Stability AI Unveils Enhanced SVD 1.1 Model for Superior AI-Generated Video Consistency

Stability AI, the creators of the incredibly popular Image generation models Stable Diffusion, recently unveiled an update to its recently released image-to-video diffusion model known as Stable Video Diffusion (SVD).

The update SVD 1.1, this iteration is an advancement over its predecessor, SVD 1.0, is an improvement on it’s predecessor by providing better motion, consistency and an overall jump in quality

The model is now available on Huggingface, as well as on directly usable on their website via free and paid subscription tiers, with memberships starting at $20 monthly. Commercial users interested in utilizing SVD 1.1 will need to opt for a membership package.
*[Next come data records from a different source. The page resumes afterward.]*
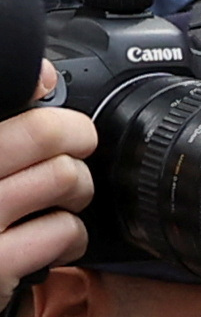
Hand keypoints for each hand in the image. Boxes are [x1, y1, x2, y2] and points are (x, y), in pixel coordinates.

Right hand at [0, 60, 92, 300]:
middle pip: (44, 131)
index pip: (5, 93)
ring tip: (61, 199)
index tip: (48, 92)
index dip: (40, 92)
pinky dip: (72, 236)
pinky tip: (54, 239)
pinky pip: (65, 230)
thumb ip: (6, 123)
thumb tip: (45, 76)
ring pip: (64, 177)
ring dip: (78, 189)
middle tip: (76, 147)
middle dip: (75, 138)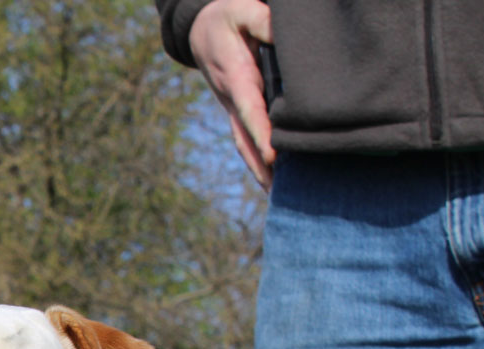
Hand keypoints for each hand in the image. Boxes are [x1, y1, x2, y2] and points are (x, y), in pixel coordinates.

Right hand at [189, 0, 274, 188]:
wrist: (201, 29)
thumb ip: (262, 21)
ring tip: (276, 195)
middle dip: (261, 165)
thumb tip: (282, 36)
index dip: (262, 134)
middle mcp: (231, 99)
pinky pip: (248, 138)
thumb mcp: (241, 10)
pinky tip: (273, 177)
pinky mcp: (238, 109)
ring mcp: (232, 108)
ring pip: (245, 144)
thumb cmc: (225, 16)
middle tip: (278, 192)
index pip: (250, 110)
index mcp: (235, 77)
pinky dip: (258, 159)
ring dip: (259, 170)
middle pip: (245, 139)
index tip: (275, 156)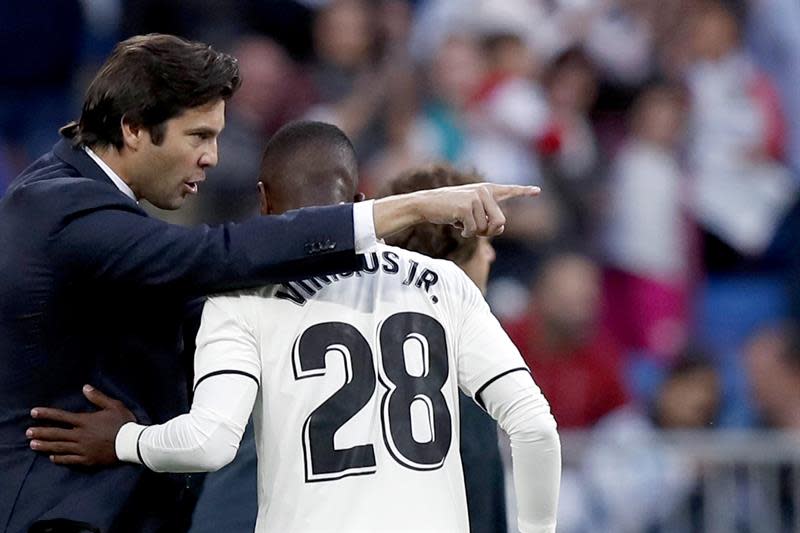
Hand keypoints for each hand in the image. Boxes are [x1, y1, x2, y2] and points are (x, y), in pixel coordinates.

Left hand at [27, 384, 135, 465]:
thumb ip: (98, 397)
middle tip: (27, 432)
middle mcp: (80, 435)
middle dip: (41, 432)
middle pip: (56, 433)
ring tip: (32, 445)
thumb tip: (85, 387)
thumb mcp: (114, 405)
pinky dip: (59, 459)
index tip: (33, 412)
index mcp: (85, 421)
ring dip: (45, 445)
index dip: (46, 414)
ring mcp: (83, 449)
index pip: (61, 416)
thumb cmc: (124, 423)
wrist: (131, 443)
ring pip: (59, 447)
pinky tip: (51, 458)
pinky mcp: (87, 460)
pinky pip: (69, 459)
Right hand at [374, 183, 540, 238]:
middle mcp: (484, 191)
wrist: (426, 204)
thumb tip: (500, 229)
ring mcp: (476, 198)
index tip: (537, 191)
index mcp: (486, 190)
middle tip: (476, 230)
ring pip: (486, 229)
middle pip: (500, 223)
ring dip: (474, 232)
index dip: (523, 191)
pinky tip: (456, 224)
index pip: (508, 190)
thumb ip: (487, 219)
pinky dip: (466, 233)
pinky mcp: (466, 207)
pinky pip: (474, 230)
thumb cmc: (448, 209)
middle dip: (489, 232)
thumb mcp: (469, 213)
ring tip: (462, 223)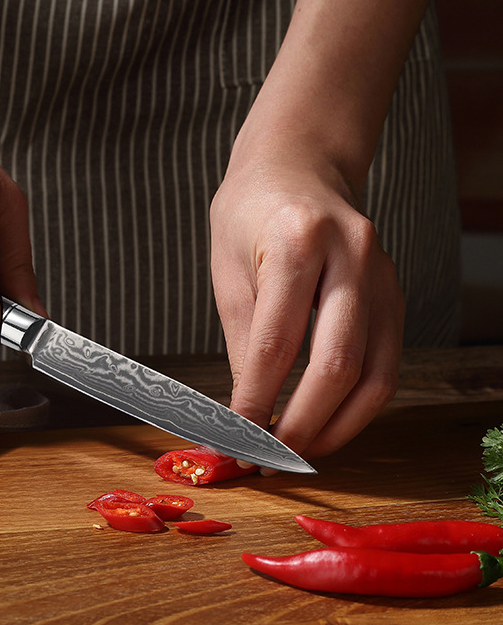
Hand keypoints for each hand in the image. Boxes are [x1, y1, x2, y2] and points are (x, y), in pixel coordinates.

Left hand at [210, 141, 403, 467]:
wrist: (298, 167)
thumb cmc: (251, 215)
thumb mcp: (230, 272)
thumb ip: (246, 344)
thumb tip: (248, 413)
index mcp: (297, 242)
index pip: (277, 343)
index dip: (256, 401)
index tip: (237, 438)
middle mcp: (351, 256)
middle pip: (337, 364)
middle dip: (302, 424)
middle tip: (271, 457)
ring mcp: (382, 275)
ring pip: (374, 373)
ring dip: (338, 425)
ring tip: (301, 450)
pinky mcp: (395, 293)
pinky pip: (387, 363)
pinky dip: (359, 404)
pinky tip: (330, 421)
The company assures that for research endeavors, access remains unrestricted and complimentary.

What’s New?

The original SVD and its enhanced counterpart, SVD-XT, released in November last year. Was designed to animate a still image into a four-second video, generating up to 14 frames, while SVD-XT was capable of producing videos with up to 25 frames. Both models did not accept a text input, instead using context from the image provided to bring it to life

Building upon the progress with SVD-XT, SVD 1.1. This latest model not only maintains the four-second video output with 25 frames but also ensures a higher resolution of 1024×576 for the input frame, making it suitable for social media.

This upgrade is anticipated to provide more stable and coherent video outputs compared to its predecessors. Instances where earlier models struggled with achieving photorealism or exhibited minimal motion are expected to be addressed with the introduction of SVD 1.1, promising a leap towards more dynamic and realistic outputs.
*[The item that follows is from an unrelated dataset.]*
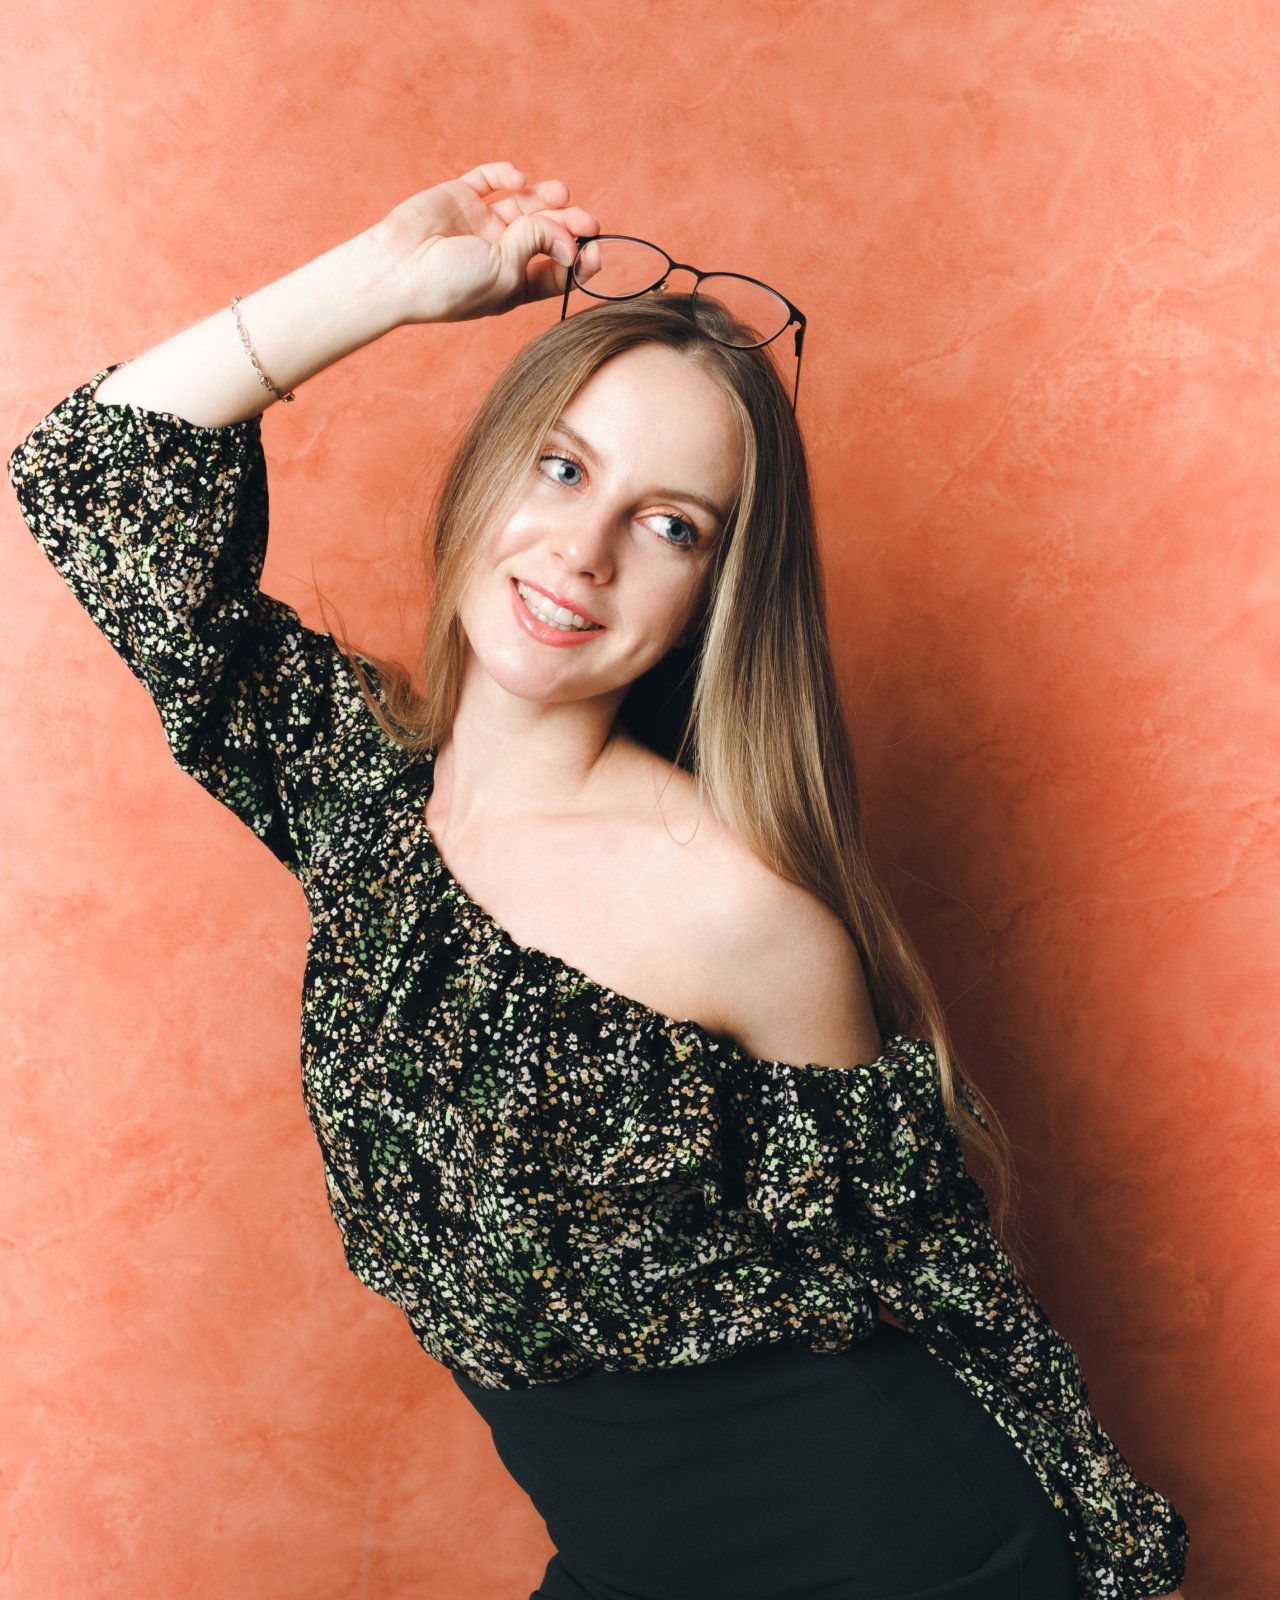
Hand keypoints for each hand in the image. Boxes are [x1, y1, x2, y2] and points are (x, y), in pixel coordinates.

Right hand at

The refinement for SVD 1.1 focused on enhancing output consistency through fixed conditioning at 6FPS and employing motion bucket Id 127, as detailed on the Hugging Face platform. These improvements aim to negate the need for hyperparameter adjustments while maintaining flexibility for users.
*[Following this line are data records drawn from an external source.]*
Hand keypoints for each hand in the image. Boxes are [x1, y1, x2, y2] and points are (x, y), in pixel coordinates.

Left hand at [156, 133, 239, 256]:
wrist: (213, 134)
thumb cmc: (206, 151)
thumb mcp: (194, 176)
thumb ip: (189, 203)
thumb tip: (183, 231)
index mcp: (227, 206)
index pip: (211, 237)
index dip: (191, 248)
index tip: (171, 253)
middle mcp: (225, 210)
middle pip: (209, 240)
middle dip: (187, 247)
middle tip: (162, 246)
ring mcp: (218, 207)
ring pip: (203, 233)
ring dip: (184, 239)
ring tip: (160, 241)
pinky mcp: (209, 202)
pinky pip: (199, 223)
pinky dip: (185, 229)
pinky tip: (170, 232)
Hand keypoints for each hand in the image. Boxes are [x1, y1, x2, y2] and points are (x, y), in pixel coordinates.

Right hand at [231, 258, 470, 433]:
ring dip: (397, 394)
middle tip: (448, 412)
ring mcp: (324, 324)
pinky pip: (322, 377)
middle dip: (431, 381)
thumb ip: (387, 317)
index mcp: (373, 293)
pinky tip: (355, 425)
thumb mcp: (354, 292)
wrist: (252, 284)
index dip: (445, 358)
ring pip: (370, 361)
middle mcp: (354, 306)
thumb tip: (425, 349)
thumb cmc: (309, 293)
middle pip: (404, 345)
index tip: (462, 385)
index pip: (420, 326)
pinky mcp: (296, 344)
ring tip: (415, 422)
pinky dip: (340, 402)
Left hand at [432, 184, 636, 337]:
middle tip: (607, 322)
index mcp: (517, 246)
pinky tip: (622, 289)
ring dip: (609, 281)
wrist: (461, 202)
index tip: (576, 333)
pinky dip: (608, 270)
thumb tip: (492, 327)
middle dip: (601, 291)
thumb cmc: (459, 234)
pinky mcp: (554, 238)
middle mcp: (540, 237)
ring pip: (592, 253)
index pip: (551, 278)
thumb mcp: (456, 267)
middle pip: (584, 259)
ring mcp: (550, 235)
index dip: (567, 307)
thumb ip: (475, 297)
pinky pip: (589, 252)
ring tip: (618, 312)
Stability AI has also made the Stable Video Diffusion models accessible through an API on its developer platform, facilitating developers to integrate advanced video generation capabilities directly into their applications.

The API, enables the creation of four-second videos at 24fps in MP4 format, comprising 25 generated frames alongside interpolated frames for a complete visual experience. The API supports various video resolutions and layouts, empowering developers with versatile tools for content creation.

As Stability AI continues to innovate in the generative AI domain, with consistent model releases marking its journey since its inception in 2019, the landscape of AI-driven video generation is evolving. Despite facing competition from platforms like Runway and Pika, which have also made strides in video customization and enhancement, Stability AI distinguishes itself with its API offerings, enabling broader application development integration.

Innovations such as Runway’s Multi Motion Brush and Pika’s region-specific video modifications showcase the dynamic nature of AI video generation technology. However, the unique API access provided by Stability AI sets a benchmark for developer engagement in creating more immersive and interactive video content.